A former mayor of a small Rwandan town on Wednesday told a Paris court he was just "an ordinary citizen" who played no role in Rwanda's 1994 genocide.

Tito Barahira, 64, portrayed himself as a mild-mannered public servant who fled Kabarondo with his family on April 17, 1994, four days after hundreds of minority Tutsis were murdered at the town's church.

Barahira and his successor as mayor are accused of orchestrating "massive and systematic summary executions" during the genocide that claimed at least 800,000 lives, with their trial opening in Paris on Tuesday.

It is the second trial for crimes against humanity and genocide by a special Paris court that was set up to pursue Rwandan genocide suspects who fled to France.

Barahira, who suffers from kidney disease, remained seated while testifying, mostly in his native language Kinyarwanda, punctuated by French.

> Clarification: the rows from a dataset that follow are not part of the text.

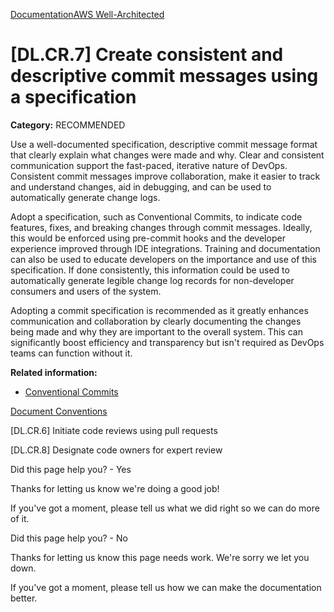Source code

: [Documentation](/index.html)[AWS Well-Architected](devops-guidance.html)

# [DL.CR.7] Create consistent and descriptive commit messages using a specification

**Category:** RECOMMENDED

Use a well-documented specification, descriptive commit message format that clearly explain what changes were made and why. Clear and consistent communication support the fast-paced, iterative nature of DevOps. Consistent commit messages improve collaboration, make it easier to track and understand changes, aid in debugging, and can be used to automatically generate change logs.

Adopt a specification, such as Conventional Commits, to indicate code features, fixes, and breaking changes through commit messages. Ideally, this would be enforced using pre-commit hooks and the developer experience improved through IDE integrations. Training and documentation can also be used to educate developers on the importance and use of this specification. If done consistently, this information could be used to automatically generate legible change log records for non-developer consumers and users of the system.

Adopting a commit specification is recommended as it greatly enhances communication and collaboration by clearly documenting the changes being made and why they are important to the overall system. This can significantly boost efficiency and transparency but isn't required as DevOps teams can function without it.

**Related information:**

* [Conventional Commits](https://www.conventionalcommits.org/en/v1.0.0/)


[Document Conventions](/general/latest/gr/docconventions.html)

\[DL.CR.6] Initiate code reviews using pull requests

\[DL.CR.8] Designate code owners for expert review

Did this page help you? - Yes

Thanks for letting us know we're doing a good job!

If you've got a moment, please tell us what we did right so we can do more of it.

Did this page help you? - No

Thanks for letting us know this page needs work. We're sorry we let you down.

If you've got a moment, please tell us how we can make the documentation better.</awsdocs-view></awsui-app-layout>
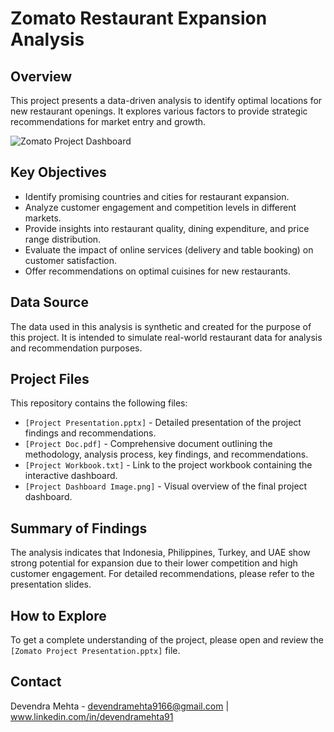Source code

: # Zomato Restaurant Expansion Analysis

## Overview

This project presents a data-driven analysis to identify optimal locations for new restaurant openings. It explores various factors to provide strategic recommendations for market entry and growth.

![Zomato Project Dashboard](https://raw.githubusercontent.com/devncd/zomato-analysis/refs/heads/main/Dashboard%20Visual%20Overview.png)

## Key Objectives

* Identify promising countries and cities for restaurant expansion.
* Analyze customer engagement and competition levels in different markets.
* Provide insights into restaurant quality, dining expenditure, and price range distribution.
* Evaluate the impact of online services (delivery and table booking) on customer satisfaction.
* Offer recommendations on optimal cuisines for new restaurants.

## Data Source

The data used in this analysis is synthetic and created for the purpose of this project. It is intended to simulate real-world restaurant data for analysis and recommendation purposes.

## Project Files

This repository contains the following files:

* `[Project Presentation.pptx]` - Detailed presentation of the project findings and recommendations.
* `[Project Doc.pdf]` - Comprehensive document outlining the methodology, analysis process, key findings, and recommendations.
* `[Project Workbook.txt]` - Link to the project workbook containing the interactive dashboard.
* `[Project Dashboard Image.png]` - Visual overview of the final project dashboard.

## Summary of Findings

The analysis indicates that Indonesia, Philippines, Turkey, and UAE show strong potential for expansion due to their lower competition and high customer engagement. For detailed recommendations, please refer to the presentation slides.

## How to Explore

To get a complete understanding of the project, please open and review the `[Zomato Project Presentation.pptx]` file.

## Contact

Devendra Mehta - devendramehta9166@gmail.com | 
www.linkedin.com/in/devendramehta91
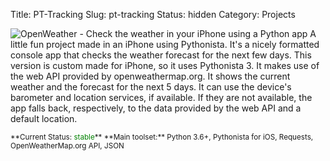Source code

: Title: PT-Tracking
Slug: pt-tracking
Status: hidden
Category: Projects


![OpenWeather - Check the weather in your iPhone using a Python app]({filename}/images/projects/openweather.png)
A little fun project made in an iPhone using Pythonista. It's a nicely formatted console app that checks the weather forecast for the next few days. This version is custom made for iPhone, so it uses Pythonista 3. It makes use of the web API provided by openweathermap.org. It shows the current weather and the forecast for the next 5 days. It can use the device's barometer and location services, if available. If they are not available, the app falls back, respectively, to the data provided by the web API and a default location.

<small>
**Current Status: <span style="color:green">stable</span>**  
**Main toolset:** Python 3.6+, Pythonista for iOS, Requests, OpenWeatherMap.org API, JSON  
</small>
 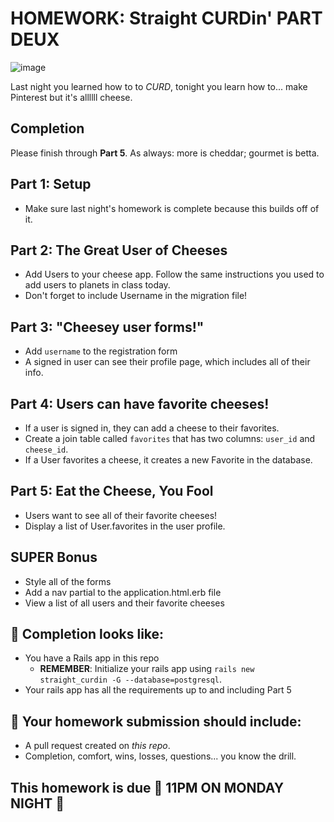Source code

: # HOMEWORK: Straight CURDin' PART DEUX

![image](https://media.giphy.com/media/332SpoiZo7ToI/giphy.gif)

Last night you learned how to to *CURD*, tonight you learn how to... make Pinterest but it's allllll cheese. 

## Completion

Please finish through __Part 5__. As always: more is cheddar; gourmet is betta.

## Part 1: Setup

- Make sure last night's homework is complete because this builds off of it. 

## Part 2: The Great User of Cheeses

- Add Users to your cheese app. Follow the same instructions you used to add users to planets in class today. 
- Don't forget to include Username in the migration file!

## Part 3: "Cheesey user forms!"

- Add `username` to the registration form
- A signed in user can see their profile page, which includes all of their info.

## Part 4: Users can have favorite cheeses!

- If a user is signed in, they can add a cheese to their favorites. 
- Create a join table called `favorites` that has two columns: `user_id` and `cheese_id`.
- If a User favorites a cheese, it creates a new Favorite in the database.

## Part 5: Eat the Cheese, You Fool

 - Users want to see all of their favorite cheeses!
 - Display a list of User.favorites in the user profile. 

## SUPER Bonus

 - Style all of the forms
 - Add a nav partial to the application.html.erb file
 - View a list of all users and their favorite cheeses

## 🚀 Completion looks like:

- You have a Rails app in this repo
    - **REMEMBER**: Initialize your rails app using `rails new straight_curdin -G --database=postgresql`.
- Your rails app has all the requirements up to and including Part 5

## 🚀 Your homework submission should include:

- A pull request created on _this repo_.
- Completion, comfort, wins, losses, questions... you know the drill.

## This homework is due 🚨 11PM ON MONDAY NIGHT 🚨
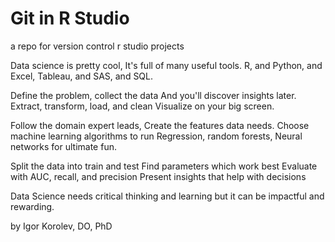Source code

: # Git in R Studio
a repo for version control r studio projects

Data science is pretty cool,
It's full of many useful tools.
R, and Python, and Excel,
Tableau, and SAS, and SQL.

Define the problem, collect the data
And you'll discover insights later.
Extract, transform, load, and clean
Visualize on your big screen.

Follow the domain expert leads,
Create the features data needs.
Choose machine learning algorithms to run
Regression, random forests,
Neural networks for ultimate fun.

Split the data into train and test
Find parameters which work best
Evaluate with AUC, recall, and precision
Present insights that help with decisions

Data Science needs critical thinking and learning
but it can be impactful and rewarding.

by Igor Korolev, DO, PhD
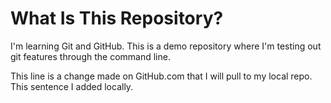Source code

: # What Is This Repository?
I'm learning Git and GitHub. This is a demo repository where I'm testing out git features through the command line.

This line is a change made on GitHub.com that I will pull to my local repo. This sentence I added locally.
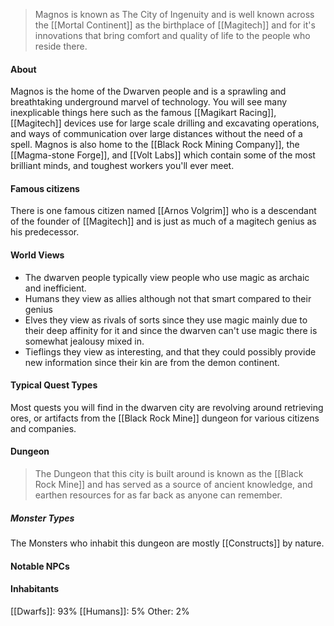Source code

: > Magnos is known as The City of Ingenuity and is well known across the [[Mortal Continent]] as the birthplace of [[Magitech]] and for it's innovations that bring comfort and quality of life to the people who reside there.

#### About
Magnos is the home of the Dwarven people and is a sprawling and breathtaking underground marvel of technology. You will see many inexplicable things here such as the famous [[Magikart Racing]], [[Magitech]] devices use for large scale drilling and excavating operations, and ways of communication over large distances without the need of a spell. Magnos is also home to the [[Black Rock Mining Company]], the [[Magma-stone Forge]], and [[Volt Labs]] which contain some of the most brilliant minds, and toughest workers you'll ever meet.

#### Famous citizens
There is one famous citizen named [[Arnos Volgrim]] who is a descendant of the founder of [[Magitech]] and is just as much of a magitech genius as his predecessor.
#### World Views
- The dwarven people typically view people who use magic as archaic and inefficient.
- Humans they view as allies although not that smart compared to their genius
- Elves they view as rivals of sorts since they use magic mainly due to their deep affinity for it and since the dwarven can't use magic there is somewhat jealousy mixed in.
- Tieflings they view as interesting, and that they could possibly provide new information since their kin are from the demon continent.
#### Typical Quest Types
Most quests you will find in the dwarven city are revolving around retrieving ores, or artifacts from the [[Black Rock Mine]] dungeon for various citizens and companies.
#### Dungeon
> The Dungeon that this city is built around is known as the [[Black Rock Mine]] and has served as a source of ancient knowledge, and earthen resources for as far back as anyone can remember.

##### Monster Types
The Monsters who inhabit this dungeon are mostly [[Constructs]] by nature.
#### Notable NPCs

#### Inhabitants
[[Dwarfs]]: 93%
[[Humans]]: 5%
Other: 2%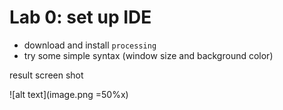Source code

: # Lab 0: set up IDE
* download and install `processing`
* try some simple syntax (window size and background color)

result screen shot

![alt text](image.png =50%x)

"The rebels of the (now ruling) Rwandan Patriotic Front (FPR) were advancing towards Kabarondo. There were massacres, mainly of Tutsis," said Barahira, who by then was no longer mayor but working for a gas company.

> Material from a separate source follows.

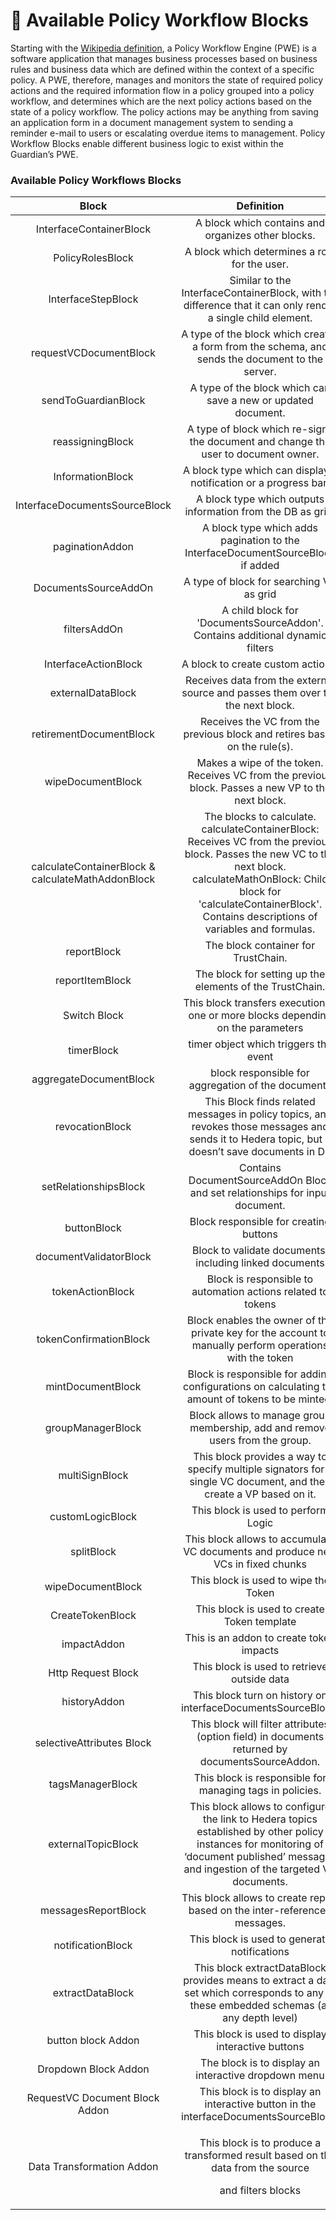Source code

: # 🔄 Available Policy Workflow Blocks

Starting with the [Wikipedia definition](https://en.wikipedia.org/wiki/Workflow_engine), a Policy Workflow Engine (PWE) is a software application that manages business processes based on business rules and business data which are defined within the context of a specific policy. A PWE, therefore, manages and monitors the state of required policy actions and the required information flow in a policy grouped into a policy workflow, and determines which are the next policy actions based on the state of a policy workflow. The policy actions may be anything from saving an application form in a document management system to sending a reminder e-mail to users or escalating overdue items to management. Policy Workflow Blocks enable different business logic to exist within the Guardian’s PWE.

### Available Policy Workflows Blocks

<table><thead><tr><th align="center">Block</th><th width="226.33333333333331" align="center">Definition</th><th align="center">Documentation Link</th></tr></thead><tbody><tr><td align="center">InterfaceContainerBlock</td><td align="center">A block which contains and organizes other blocks.</td><td align="center"><a href="container-workflow-block.md">InterfaceContainerBlock</a></td></tr><tr><td align="center">PolicyRolesBlock</td><td align="center">A block which determines a role for the user.</td><td align="center"><a href="roles-workflow-block.md">PolicyRolesBlock</a></td></tr><tr><td align="center">InterfaceStepBlock</td><td align="center">Similar to the InterfaceContainerBlock, with the difference that it can only render a single child element.</td><td align="center"><a href="step-workflow-block.md">InterfaceStepBlock</a></td></tr><tr><td align="center">requestVCDocumentBlock</td><td align="center">A type of the block which creates a form from the schema, and sends the document to the server.</td><td align="center"><a href="request-workflow-block.md">requestVCDocumentBlock</a></td></tr><tr><td align="center">sendToGuardianBlock</td><td align="center">A type of the block which can save a new or updated document.</td><td align="center"><a href="send-workflow-block.md">sendToGuardianBlock</a></td></tr><tr><td align="center">reassigningBlock</td><td align="center">A type of block which re-signs the document and change the user to document owner.</td><td align="center"><a href="reassigningblock.md">reassigningBlock</a></td></tr><tr><td align="center">InformationBlock</td><td align="center">A block type which can display a notification or a progress bar.</td><td align="center"><a href="information-workflow-block.md">InformationBlock</a></td></tr><tr><td align="center">InterfaceDocumentsSourceBlock</td><td align="center">A block type which outputs information from the DB as grid.</td><td align="center"><a href="interfacedocumentssourceblock.md">InterfaceDocumentsSourceBlock</a></td></tr><tr><td align="center">paginationAddon</td><td align="center">A block type which adds pagination to the InterfaceDocumentSourceBlock if added</td><td align="center"><a href="paginationaddon.md">paginationAddon</a></td></tr><tr><td align="center">DocumentsSourceAddOn</td><td align="center">A type of block for searching VC as grid</td><td align="center"><a href="documentssourceaddonblock.md">DocumentsSourceAddOn</a></td></tr><tr><td align="center">filtersAddOn</td><td align="center">A child block for 'DocumentsSourceAddon'. Contains additional dynamic filters</td><td align="center"><a href="filtersaddonblock.md">filtersAddOn</a></td></tr><tr><td align="center">InterfaceActionBlock</td><td align="center">A block to create custom actions.</td><td align="center"><a href="action-workflow-block.md">InterfaceActionBlock</a></td></tr><tr><td align="center">externalDataBlock</td><td align="center">Receives data from the external source and passes them over the the next block.</td><td align="center"><a href="external-data-workflow-block.md">externalDataBlock</a></td></tr><tr><td align="center">retirementDocumentBlock</td><td align="center">Receives the VC from the previous block and retires based on the rule(s).</td><td align="center"><a href="retirementdocumentblock.md">retirementDocumentBlock</a></td></tr><tr><td align="center">wipeDocumentBlock</td><td align="center">Makes a wipe of the token. Receives VC from the previous block. Passes a new VP to the next block.</td><td align="center"><a href="token-wipe-workflow-block.md">wipeDocumentBlock</a></td></tr><tr><td align="center">calculateContainerBlock &#x26; calculateMathAddonBlock</td><td align="center">The blocks to calculate. calculateContainerBlock: Receives VC from the previous block. Passes the new VC to the next block.<br>calculateMathOnBlock: Child block for 'calculateContainerBlock'. Contains descriptions of variables and formulas.</td><td align="center"><a href="calculatecontainerblock-and-calculatemathaddonblock.md">calculateContainerBlock &#x26; calculateMathAddonBlock</a></td></tr><tr><td align="center">reportBlock</td><td align="center">The block container for TrustChain.</td><td align="center"><a href="reportblock-and-reportitemblock.md">reportBlock &#x26; reportItemBlock</a></td></tr><tr><td align="center">reportItemBlock</td><td align="center">The block for setting up the elements of the TrustChain.</td><td align="center"><a href="reportblock-and-reportitemblock.md">reportBlock &#x26; reportItemBlock</a></td></tr><tr><td align="center">Switch Block</td><td align="center">This block transfers execution to one or more blocks depending on the parameters</td><td align="center"><a href="switchblock.md">switchBlock</a></td></tr><tr><td align="center">timerBlock</td><td align="center">timer object which triggers the event</td><td align="center"><a href="timerblock.md">TimerBlock</a></td></tr><tr><td align="center">aggregateDocumentBlock</td><td align="center">block responsible for aggregation of the documents</td><td align="center"><a href="aggregatedocumentblock.md">aggregateDocumentBlock</a></td></tr><tr><td align="center">revocationBlock</td><td align="center">This Block finds related messages in policy topics, and revokes those messages and sends it to Hedera topic, but it doesn’t save documents in DB</td><td align="center"><a href="https://github.com/hashgraph/guardian/blob/main/docs/available-policy-workflow-blocks/broken-reference/README.md">revocationBlock</a></td></tr><tr><td align="center">setRelationshipsBlock</td><td align="center">Contains DocumentSourceAddOn Block and set relationships for input document.</td><td align="center"><a href="setrelationshipsblock.md">setRelationshipBlock</a></td></tr><tr><td align="center">buttonBlock</td><td align="center">Block responsible for creating buttons</td><td align="center"><a href="buttonblock.md">buttonBlock</a></td></tr><tr><td align="center">documentValidatorBlock</td><td align="center">Block to validate documents, including linked documents</td><td align="center"><a href="documentvalidatorblock.md">documentValidatorBlock</a></td></tr><tr><td align="center">tokenActionBlock</td><td align="center">Block is responsible to automation actions related to tokens</td><td align="center"><a href="tokenactionblock.md">tokenActionBlock</a></td></tr><tr><td align="center">tokenConfirmationBlock</td><td align="center">Block enables the owner of the private key for the account to manually perform operations with the token</td><td align="center"><a href="tokenconfirmationblock.md">tokenConfirmationBlock</a></td></tr><tr><td align="center">mintDocumentBlock</td><td align="center">Block is responsible for adding configurations on calculating the amount of tokens to be minted.</td><td align="center"><a href="mintdocumentblock.md">mintDocumentBlock</a></td></tr><tr><td align="center">groupManagerBlock</td><td align="center">Block allows to manage group membership, add and remove users from the group.</td><td align="center"><a href="groupmanagerblock.md">groupManagerBlock</a></td></tr><tr><td align="center">multiSignBlock</td><td align="center">This block provides a way to specify multiple signators for a single VC document, and then create a VP based on it.</td><td align="center"><a href="multisignblock.md">multiSignBlock</a></td></tr><tr><td align="center">customLogicBlock</td><td align="center">This block is used to perform Logic</td><td align="center"><a href="customlogicblock.md">customLogicBlock</a></td></tr><tr><td align="center">splitBlock</td><td align="center">This block allows to accumulate VC documents and produce new VCs in fixed chunks</td><td align="center"><a href="splitblock.md">splitBlock</a><br></td></tr><tr><td align="center">wipeDocumentBlock</td><td align="center">This block is used to wipe the Token</td><td align="center"><a href="token-wipe-workflow-block.md">wipeDocumentBlock</a></td></tr><tr><td align="center">CreateTokenBlock</td><td align="center">This block is used to create Token template</td><td align="center"><a href="create-token-block.md">CreateTokenBlock</a></td></tr><tr><td align="center">impactAddon</td><td align="center">This is an addon to create token impacts</td><td align="center"><a href="impactaddon.md">impactAddon</a></td></tr><tr><td align="center">Http Request Block</td><td align="center">This block is used to retrieve outside data</td><td align="center"><a href="http-request-block.md">HttpRequestBlock</a></td></tr><tr><td align="center">historyAddon</td><td align="center">This block turn on history on interfaceDocumentsSourceBlock.</td><td align="center"><a href="historyaddon.md">historyAddon</a></td></tr><tr><td align="center">selectiveAttributes Block</td><td align="center">This block will filter attributes (option field) in documents returned by documentsSourceAddon.</td><td align="center"><a href="selectiveattributes-block.md">selectiveAttributesBlock</a></td></tr><tr><td align="center">tagsManagerBlock</td><td align="center">This block is responsible for managing tags in policies.</td><td align="center"><a href="tagsmanagerblock.md">tagsManagerBlock</a></td></tr><tr><td align="center">externalTopicBlock</td><td align="center">This block allows to configure the link to Hedera topics established by other policy instances for monitoring of ‘document published’ messages and ingestion of the targeted VC documents.</td><td align="center"><a href="externaltopicblock.md">externalTopicBlock</a></td></tr><tr><td align="center">messagesReportBlock</td><td align="center">This block allows to create report based on the inter-referenced messages.</td><td align="center"><a href="messagesreportblock.md">messagesReportBlock</a></td></tr><tr><td align="center">notificationBlock</td><td align="center">This block is used to generate notifications</td><td align="center"><a href="notificationblock.md">notificationBlock</a></td></tr><tr><td align="center">extractDataBlock</td><td align="center">This block extractDataBlock provides means to extract a data set which corresponds to any of these embedded schemas (at any depth level)</td><td align="center"><a href="externaldatablock.md">extractDataBlock</a></td></tr><tr><td align="center">button block Addon</td><td align="center">This block is used to display interactive buttons</td><td align="center"><a href="button-block-addon-buttonblockaddon.md">buttonBlockAddon</a></td></tr><tr><td align="center">Dropdown Block Addon</td><td align="center">The block is to display an interactive dropdown menu</td><td align="center"><a href="dropdown-block-addon-dropdownblockaddon.md">dropdownBlockAddon</a></td></tr><tr><td align="center">RequestVC Document Block Addon</td><td align="center">This block is to display an interactive button in the interfaceDocumentsSourceBlock.</td><td align="center"><a href="request-vc-document-block-addon-requestvcdocumentblockaddon.md">requestVcDocumentBlockAddon</a></td></tr><tr><td align="center">Data Transformation Addon</td><td align="center"><p>This block is to produce a transformed result based on the data from the source</p><p>and filters blocks</p></td><td align="center"><a href="data-transformation-addon.md">Data Transformation Addon</a></td></tr></tbody></table>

After he stepped down as mayor he returned to being "an ordinary citizen", Barahira said.

The defendant was arrested in 2013 in the southwestern French city of Toulouse where he was living, nine years after he fled Rwanda via neighbouring Tanzania and then Kenya.

He showed little emotion when he recalled that two of his brothers were shot dead by the FPR. 

'We built schools' 

Barahira said he had had a "happy" childhood with "loving parents" living in one of the few stone houses of his village, eastern Cyinzovu.

He started out as a teacher before going to work at the youth and sports ministry in the capital Kigali.

Then in 1976 he was named mayor of Kabarondo, a post he held for nearly a decade.

He showed a sudden flush of pride when he said: "What made me glad was that we built schools, we had three banking co-ops that helped the people, and electricity came to Kabarondo" before any of the neighbouring villages.

When asked about his role in the MRND, the sole political party permitted following the 1973 coup led by Hutu General Juvenal Habyarimana, he said: "When someone was appointed mayor, he automatically became a party leader."

When challenged by the court about his rise to power, Barahira said: "Yes, I had friends."

He added that he was childhood friends with a youth minister who would have been well-placed to assist his political ambitions and that a senior army officer probably intervened on his behalf.

But he told the court that his political influence ceased when he stopped being mayor.

"I became an ordinary citizen again," he said.

And on the issue of the genocide, he said: "They called those 'massacres'. I learned after I fled that it was called 'genocide'. I can't deny it was a genocide, but at the time I didn't know the word."

The trial is set to last about eight weeks.